Excerpted passage>
From Logic to Addition
At the heart of my ALU, and most ALUs you might learn about in school, is something called a half adder. This is a weird term. How can you half add something? It turns out this term is only useful if you know what a full adder is, so we’ll start there.
Back to Grade School
Let’s imagine we have just two numbers, represented in binary, that we want to add together. Similar to the rules of addition for decimals, represented as 10-digit numbers, we have some basic rules:
- Add the least-significant digits
- Carry over any amount above the digit limit to the next-significant digit
- Add the next significant digits and the carry
- Go to step 2 and repeat until out of digits
Here’s a simple example in decimal for adding 180 and 140:
1 8[0]
+ 1 4[0]
-----------
0
(carry=0)
[0] (carry)
1[8]0
+ 1[4]0
-----------
2 0
(carry=1)
[1] (carry)
[1]8 0
+ [1]4 0
-----------
3 2 0
(carry=0)
That second step shows the carry in play. You did this automatically
in your head probably by now, but when you were first learning how to
add numbers you almost certainly had to this manually. In that second
step we have 8 + 4 = 12. But 12 is above the maximum digit in
decimal, which is 9. So we carry over the first digit, and leave the
second digit. In this case, we carry over the 1 and leave the 2
there. The carried over 1 gets included in the sum for the next-most
significant digit.

Work instruction A>
For each statement below, say whether it agrees with the excerpt on addition. Answer yes or no, and quote the words from the excerpt that decide it.
(i) In the second step of the example, 8 and 4 are added to give 12.
(ii) The largest digit in decimal is 10.
(iii) The term "half adder" is only useful if one knows what a full adder is.
Work instruction B> Which two numbers are added in the decimal example in the excerpt on addition?

Exercise data>
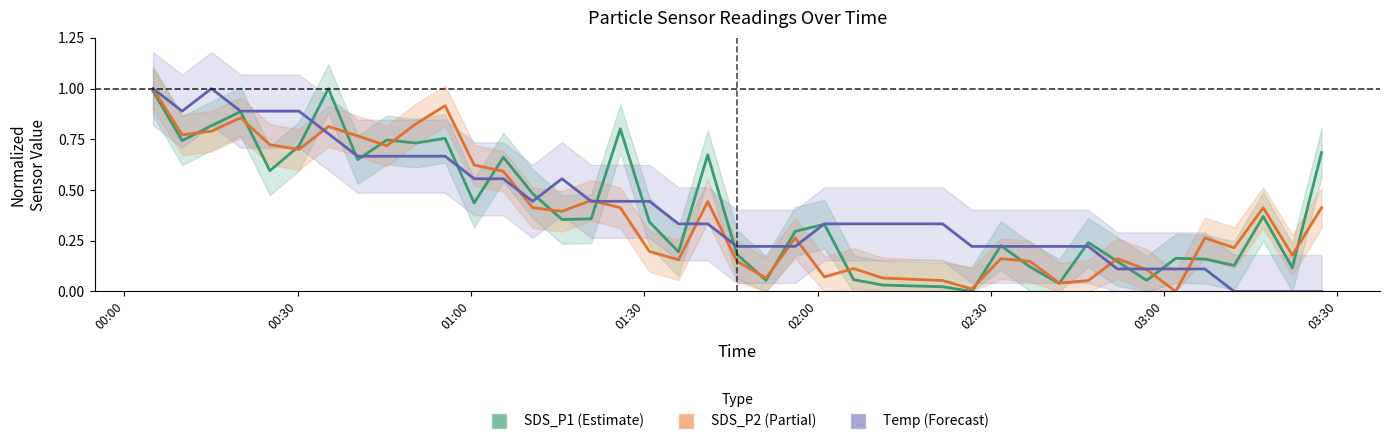

What value does the SDS_P1 series have at 00:00?

1.0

Answer box A>
(i) Yes: "In that second step we have 8 + 4 = 12."
(ii) No: "But 12 is above the maximum digit in decimal, which is 9."
(iii) Yes: "It turns out this term is only useful if you know what a full adder is"

Answer box B> 180 and 140.